(Beginning of INPUT DATA)
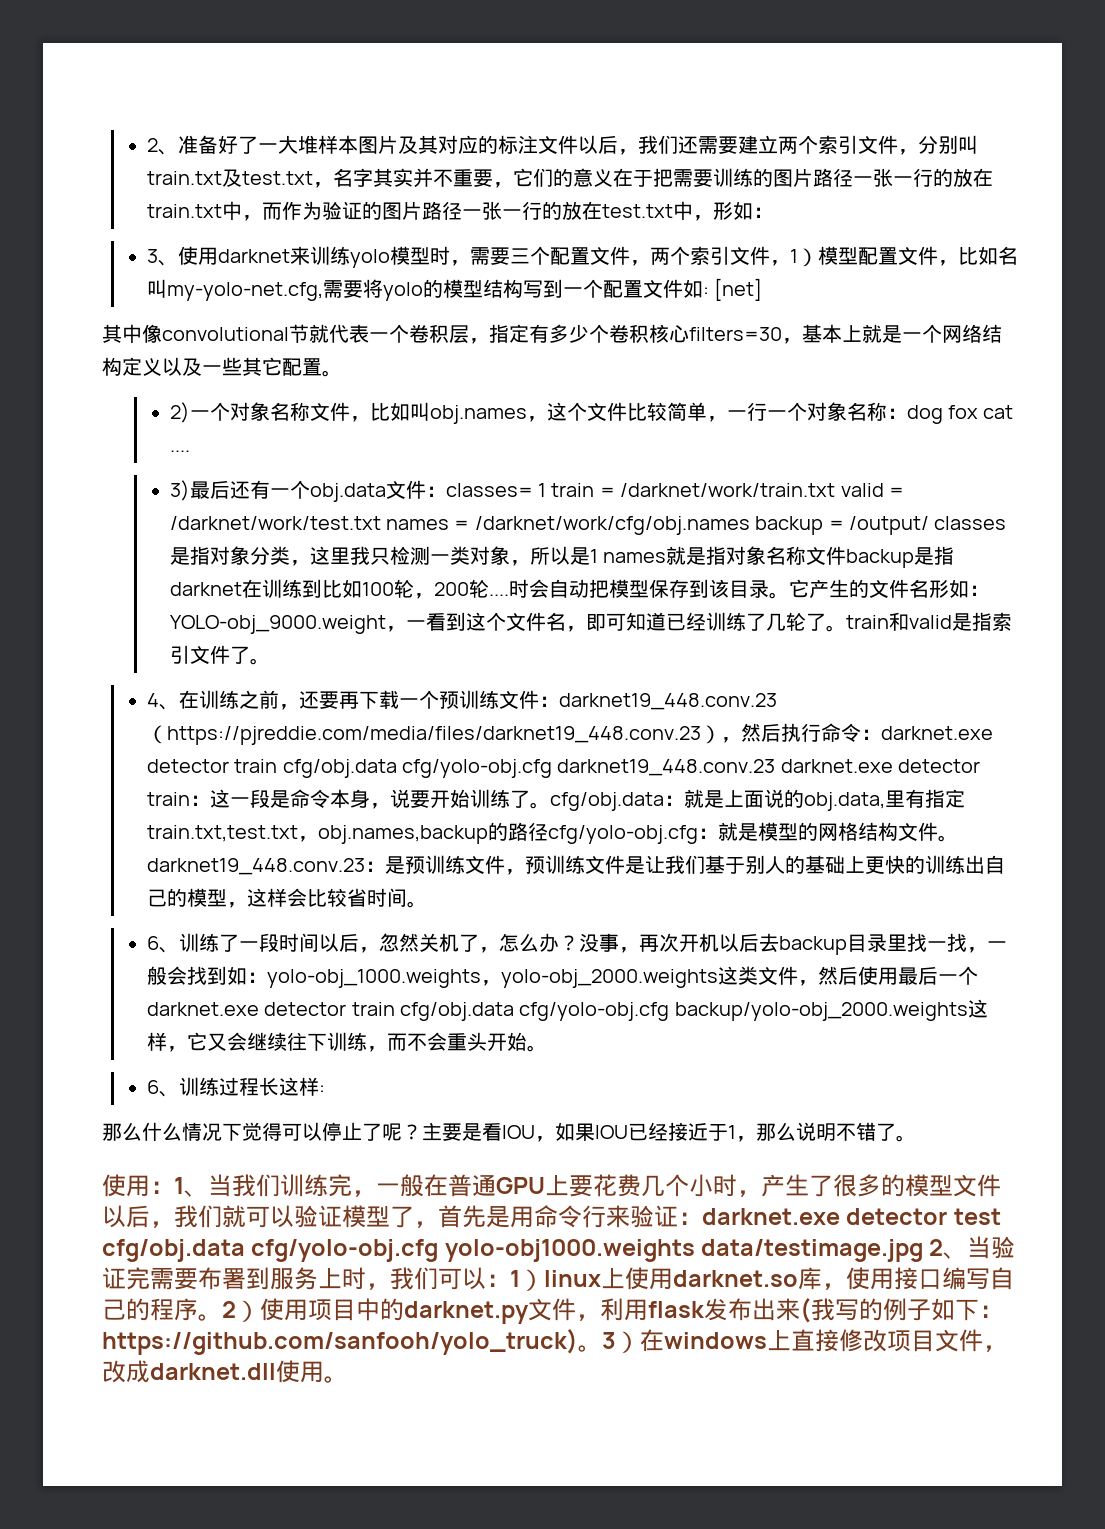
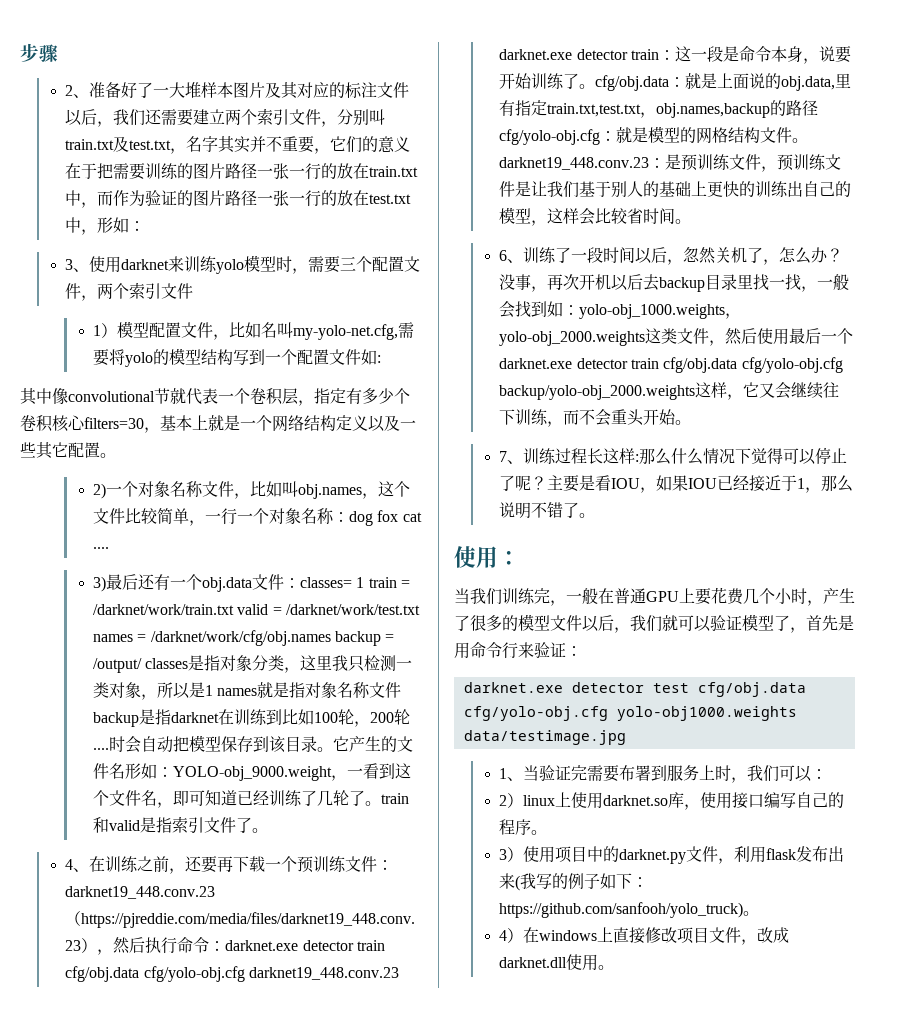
(146, 145) none -> [20,43,58,62] 步骤 //
[769,260,790,266] ， -> (194, 291) //
[714,278,763,301] [net] -> (382, 359) none
[146,1080,159,1094] 6 -> [499,451,508,462] 7
(325, 1089) // -> (640, 458) none
[174,1177,208,1197] 1、 -> (520, 558) //
(702, 1218) none -> (582, 651) //
[929,1239,944,1256] 2 -> [499,768,508,779] // 1
[510,1270,520,1287] 1 -> [499,795,508,806] // 2
[222,1301,236,1318] 2 -> [499,849,508,860] // 3
[602,1332,616,1349] 3 -> [499,930,508,941] // 4

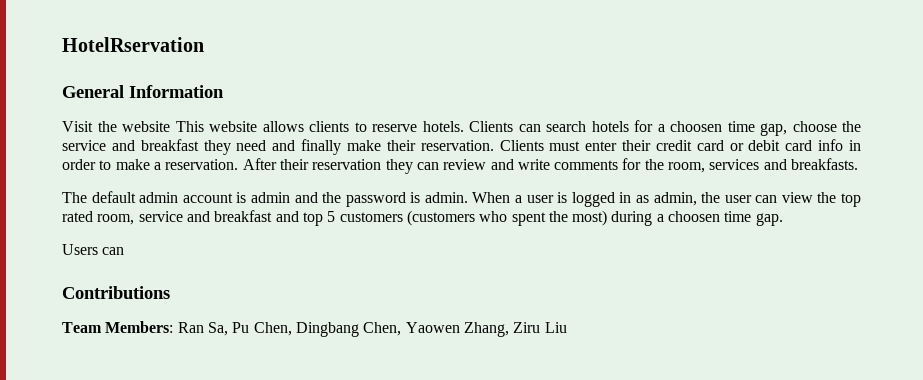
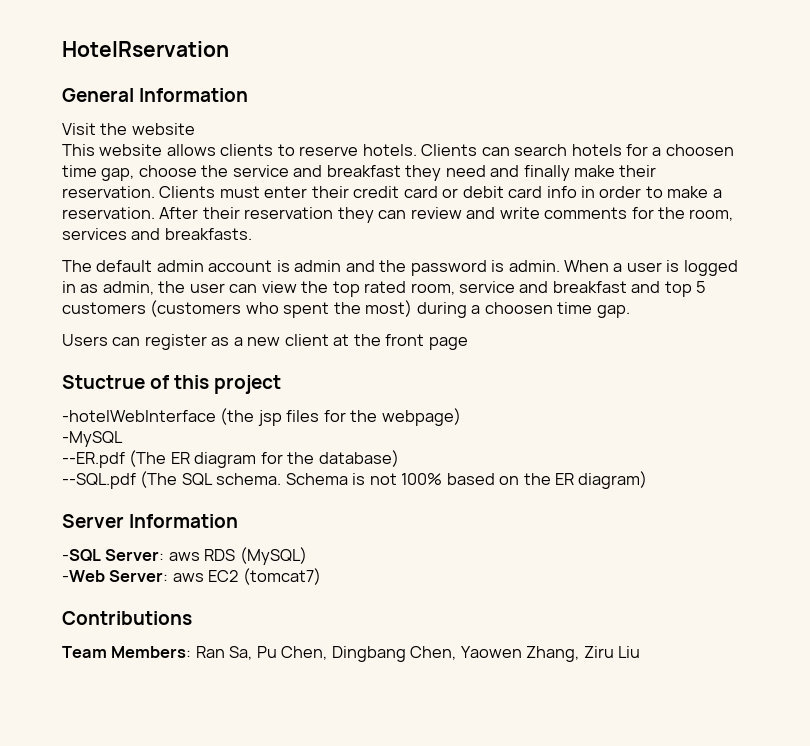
(170, 126) none -> (195, 129) //
(125, 251) none -> [144,334,468,350] [62,375,282,394] [62,408,461,426] [62,431,123,447] [62,450,399,468] [62,471,648,489] [62,514,239,528] [62,547,307,565] [62,568,321,585] register as a new client at the front page // Stuctrue of this project // -hotelWebInterface (the jsp files for the webpage) // -MySQL // --ER.pdf (The ER diagram for the database) // --SQL.pdf (The SQL schema. Schema is not 100% based on the ER diagram) // Server Information // -SQL Server: aws RDS (MySQL) // -Web Server: aws EC2 (tomcat7)

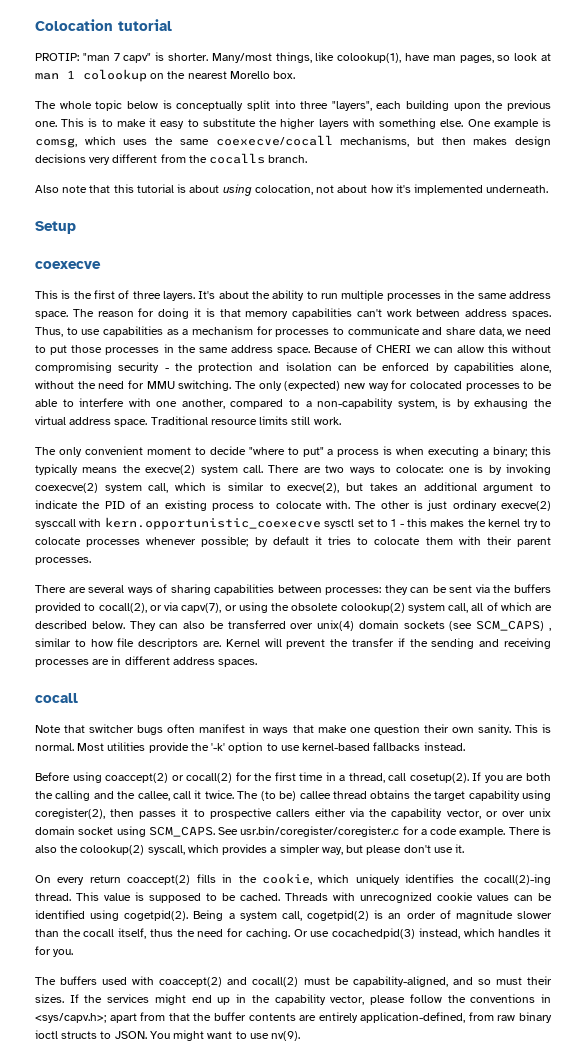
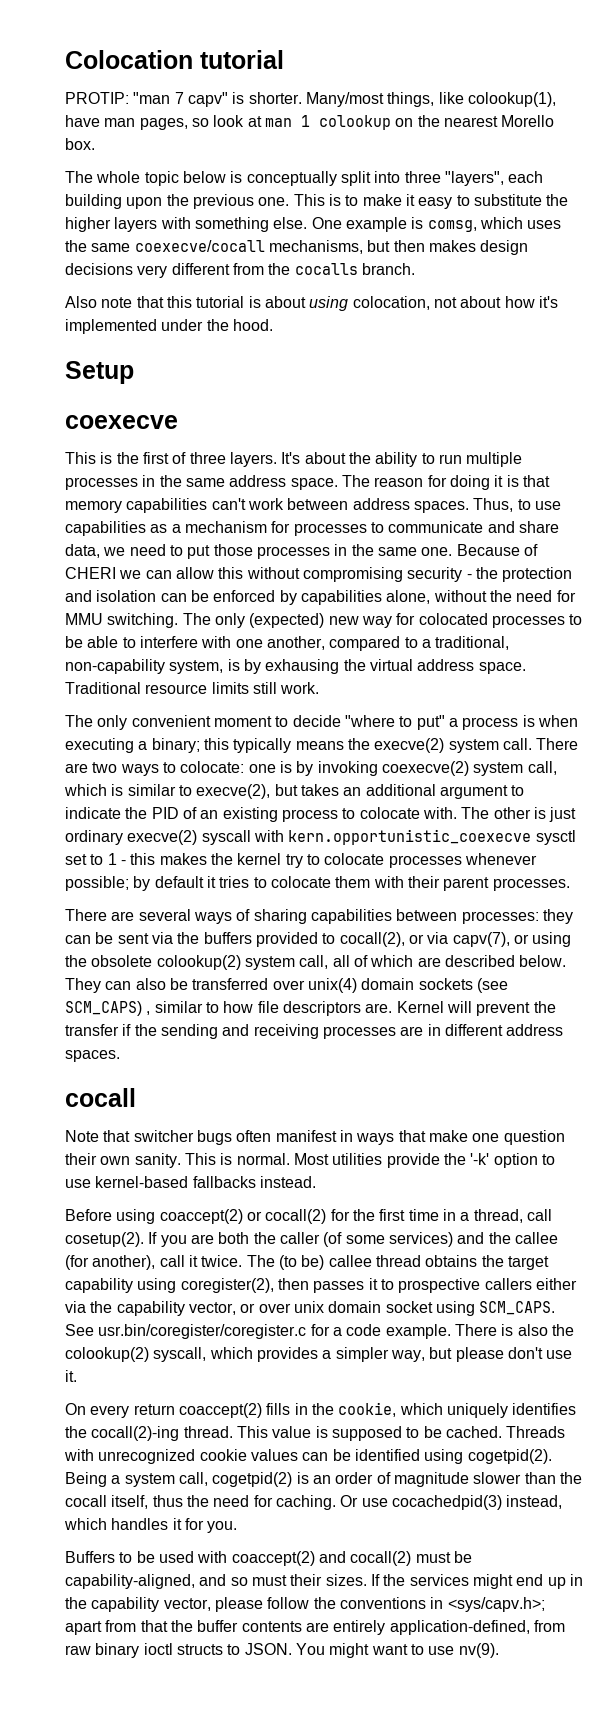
[486,185,549,193] underneath. -> [161,319,273,331] under the hood.
[230,345,310,355] address space. -> [421,547,453,556] one.
(312, 404) none -> [435,636,510,650] traditional,
[35,519,76,529] sysccall -> [201,830,251,845] syscall
[55,790,170,801] calling and the callee, -> [279,1232,558,1247] [65,1255,156,1270] caller (of some services) and the callee (for another),
[35,976,98,985] The buffers -> [65,1551,155,1563] Buffers to be

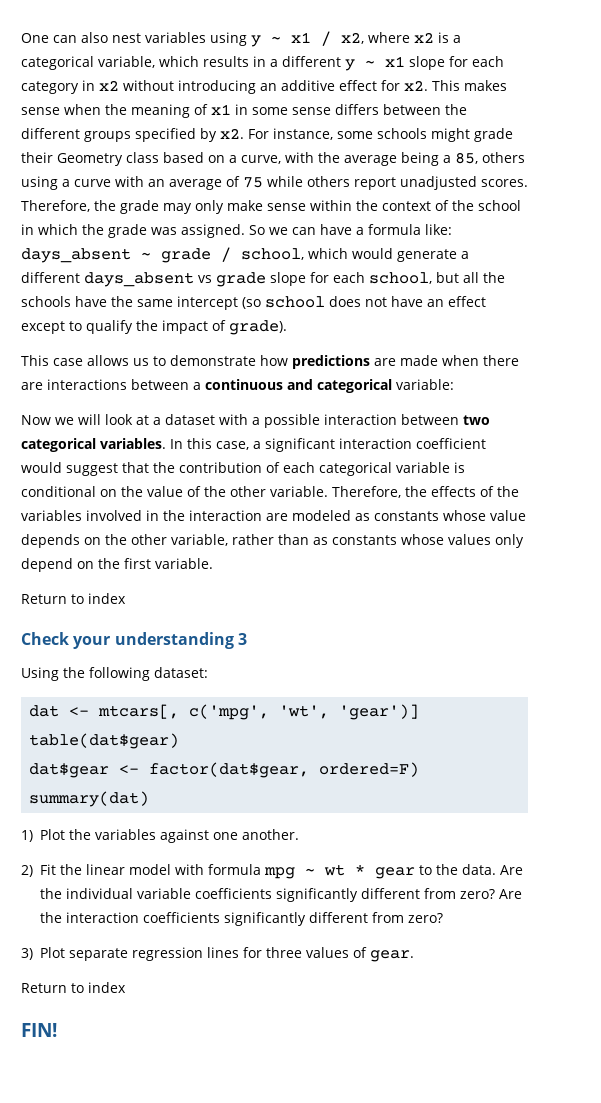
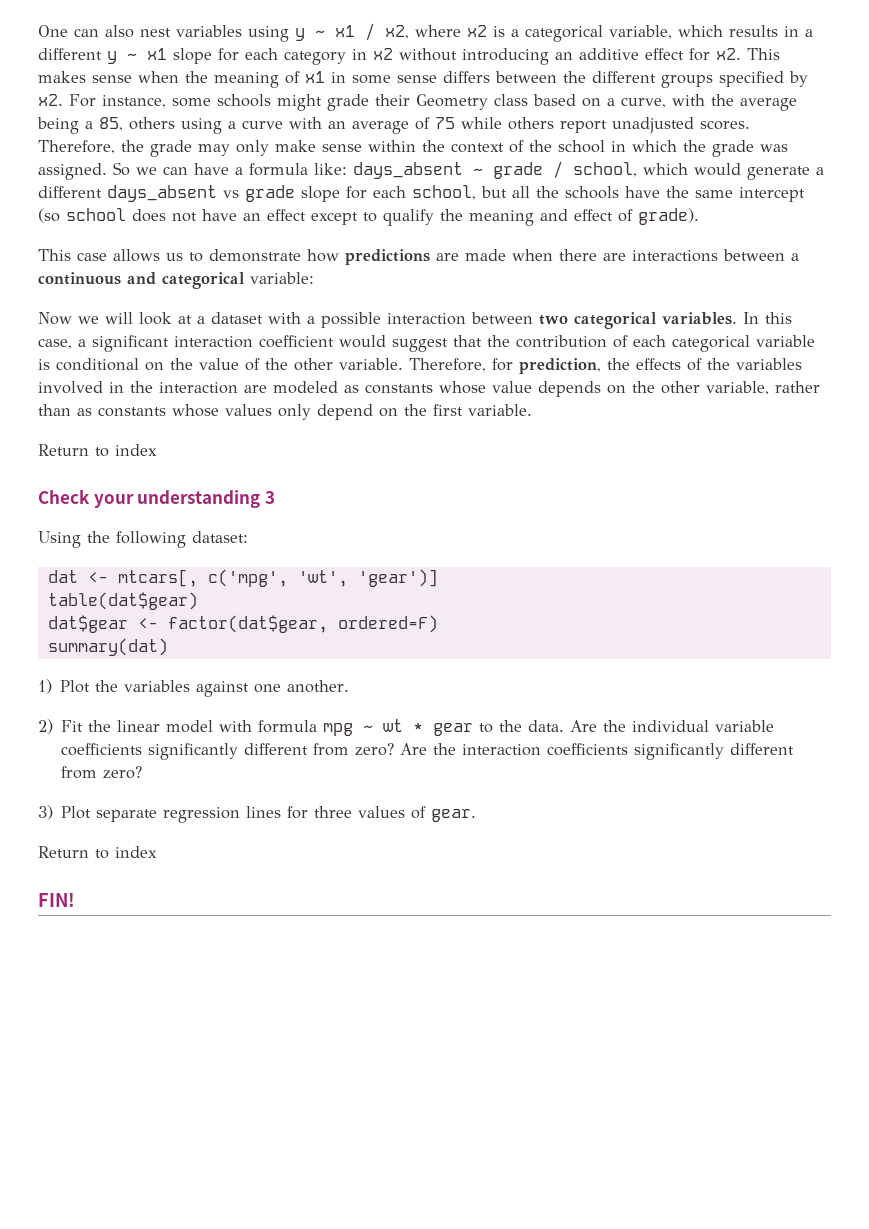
[162,320,208,334] impact -> [469,209,613,226] meaning and effect
(401, 492) none -> [492,358,601,374] for prediction,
(End of INPUT DATA)
# TASK DIRECTIONS
Print, exactly as written, the lines above from the first one to the one containing "(170, 126) none -> (195, 129) //". Leave out pictures.

# EXPECTED ANSWER
(146, 145) none -> [20,43,58,62] 步骤 //
[769,260,790,266] ， -> (194, 291) //
[714,278,763,301] [net] -> (382, 359) none
[146,1080,159,1094] 6 -> [499,451,508,462] 7
(325, 1089) // -> (640, 458) none
[174,1177,208,1197] 1、 -> (520, 558) //
(702, 1218) none -> (582, 651) //
[929,1239,944,1256] 2 -> [499,768,508,779] // 1
[510,1270,520,1287] 1 -> [499,795,508,806] // 2
[222,1301,236,1318] 2 -> [499,849,508,860] // 3
[602,1332,616,1349] 3 -> [499,930,508,941] // 4

(170, 126) none -> (195, 129) //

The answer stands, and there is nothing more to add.